Direct loan borrowers would continue to be eligible for all the income-based repayment options that exist today, presumably through the life of their loans. Direct loans will still be available until 2024 for students who borrowed prior to 2019.
No PSLF for New Borrowers
PSLF remains one of readers’ most frequently asked-about topics. Clarifying PROSPER Act has in store for federal student loan borrowers who work in public service.
The bill does not address PSLF directly, but since it eliminates all repayment terms except the two previously mentioned, PSLF presumably goes away.
However, under the bill, ONE loans would not be eligible for PSLF but direct loans would be through the life of the loans.
From June 30, 2019, the only borrowers with existing loans would be allowed to take out direct loans through Oct. 1, 2024. Let’s say you started borrowing for college prior to 2019.

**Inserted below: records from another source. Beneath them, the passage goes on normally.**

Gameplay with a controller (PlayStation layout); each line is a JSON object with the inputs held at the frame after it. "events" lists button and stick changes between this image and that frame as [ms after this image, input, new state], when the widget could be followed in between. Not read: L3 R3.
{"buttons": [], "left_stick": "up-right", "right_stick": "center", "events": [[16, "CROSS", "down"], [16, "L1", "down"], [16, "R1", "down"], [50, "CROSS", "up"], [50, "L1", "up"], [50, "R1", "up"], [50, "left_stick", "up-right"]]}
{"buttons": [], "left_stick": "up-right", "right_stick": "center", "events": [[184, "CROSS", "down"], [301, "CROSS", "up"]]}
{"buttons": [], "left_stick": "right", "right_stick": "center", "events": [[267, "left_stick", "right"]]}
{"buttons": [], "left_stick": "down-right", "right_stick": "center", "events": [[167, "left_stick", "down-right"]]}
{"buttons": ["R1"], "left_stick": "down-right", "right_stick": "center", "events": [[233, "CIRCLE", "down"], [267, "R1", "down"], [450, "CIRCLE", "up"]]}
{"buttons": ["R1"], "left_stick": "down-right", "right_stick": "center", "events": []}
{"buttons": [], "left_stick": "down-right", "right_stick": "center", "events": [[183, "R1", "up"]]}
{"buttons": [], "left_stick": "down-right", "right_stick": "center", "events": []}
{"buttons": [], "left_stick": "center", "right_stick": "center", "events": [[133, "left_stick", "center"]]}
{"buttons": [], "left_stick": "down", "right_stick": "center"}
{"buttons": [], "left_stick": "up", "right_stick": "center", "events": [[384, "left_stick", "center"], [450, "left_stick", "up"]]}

You could still receive a direct loan all the way through 2024, then enter public service, repay your loan for 10 years and still be eligible for forgiveness for the balance in 2034.
If, however, you begin borrowing for college in 2019 or later, you would only be eligible for ONE loans. And also ineligible for PSLF. The Senate Committee on Health, Education, Labor, and Pensions still has to weigh in, likely in early 2018. PROSPER is far from a done deal.
Also baked into the bill is a $150,000 cap on grad school borrowing. For programs like dentistry, medicine, veterinary medicine, and other health professional graduate programs, the cap is slightly higher at $235,500.
Many of you would not be able to pay for school at current tuition prices under this cap. The grad school program will be allowed to borrow as much as they need for the rest of their degree programs.